With some tools there is also a temptation to include irrelevant and distracting elements, which are frequently there by default.  In eliminating theses Eamon recommended:

  • Keep things simple as it will make it easier to read details.
  • Remove all meaningless elements; unnecessary lines, distracting boxes, meaningless colour variations, distracting backgrounds.
  • Make an accurate presentation of data.

He demonstrated the careful and selective use of colour in infographics emphasising that colour should have a functional purpose in helping to interpret the data from drawing attention to something to possibly eliciting an emotional reaction.  Some other common mistakes including 3D charts that can cross over on other elements, background colours obscuring charts, confusing x/y axis and not using legends.  Taking a critical and challenging eye means taking time to evolve the best visualisations rather than default ones that come with a software package.

“Initially, work in black/grey and then introduce colour to draw attention.  Colour should be used to code data or alert your audience to issues/ successes at a glance” commented Eamon on evolving a design.
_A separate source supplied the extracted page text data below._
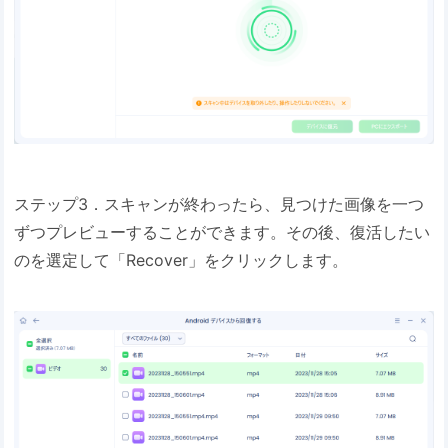
ステップ3．スキャンが終わったら、見つけた画像を一つ
ずつプレビューすることができます。その後、復活したい
のを選定して「Recover」をクリックします。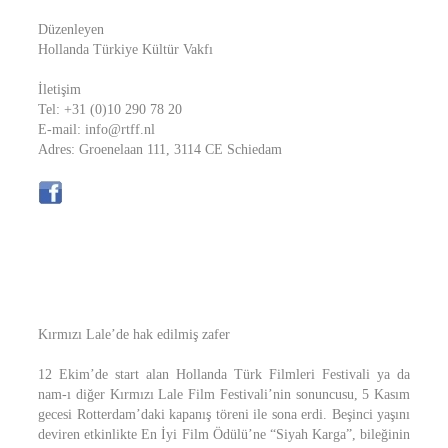
Düzenleyen
Hollanda Türkiye Kültür Vakfı
İletişim
Tel: +31 (0)10 290 78 20
E-mail: info@rtff.nl
Adres: Groenelaan 111, 3114 CE Schiedam
Kırmızı Lale’de hak edilmiş zafer
12 Ekim’de start alan Hollanda Türk Filmleri Festivali ya da
nam-ı diğer Kırmızı Lale Film Festivali’nin sonuncusu, 5 Kasım
gecesi Rotterdam’daki kapanış töreni ile sona erdi. Beşinci yaşını
deviren etkinlikte En İyi Film Ödülü’ne “Siyah Karga”, bileğinin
Reflecting fundamental design principles Eamon added “ Clear organisation leads to clear communication. When considering details and supporting elements – simplicity is key.  It’s the data that people need to look at.”

Eamon also reminded the group that not everyone reads a document from top left to bottom right with many people scanning and this needs to be factored into the design especially if an infographic style.

Fonts are also an over looked element with Eamon advising people to avoid illustrative or script based typefaces such as Comic Sans and Snell Roundhand.  Pragmatically fonts should be easy to read at small sizes and the variety of weights (plain, bold, italic etc.) used as necessary for a presentation.  They can also be used for emphasis and also to illustrate hierarchy of importance.  “Sans works better on a screen” added Eamon.

In closing Eamon shared some practical tips saying “Test your data design on others (volunteers or colleagues).  Someone else looking at your data chart can spot things you didn’t even consider.  Good data visualisation is defined as functional, intuitive, user-oriented, innovative, useful and above all honest.”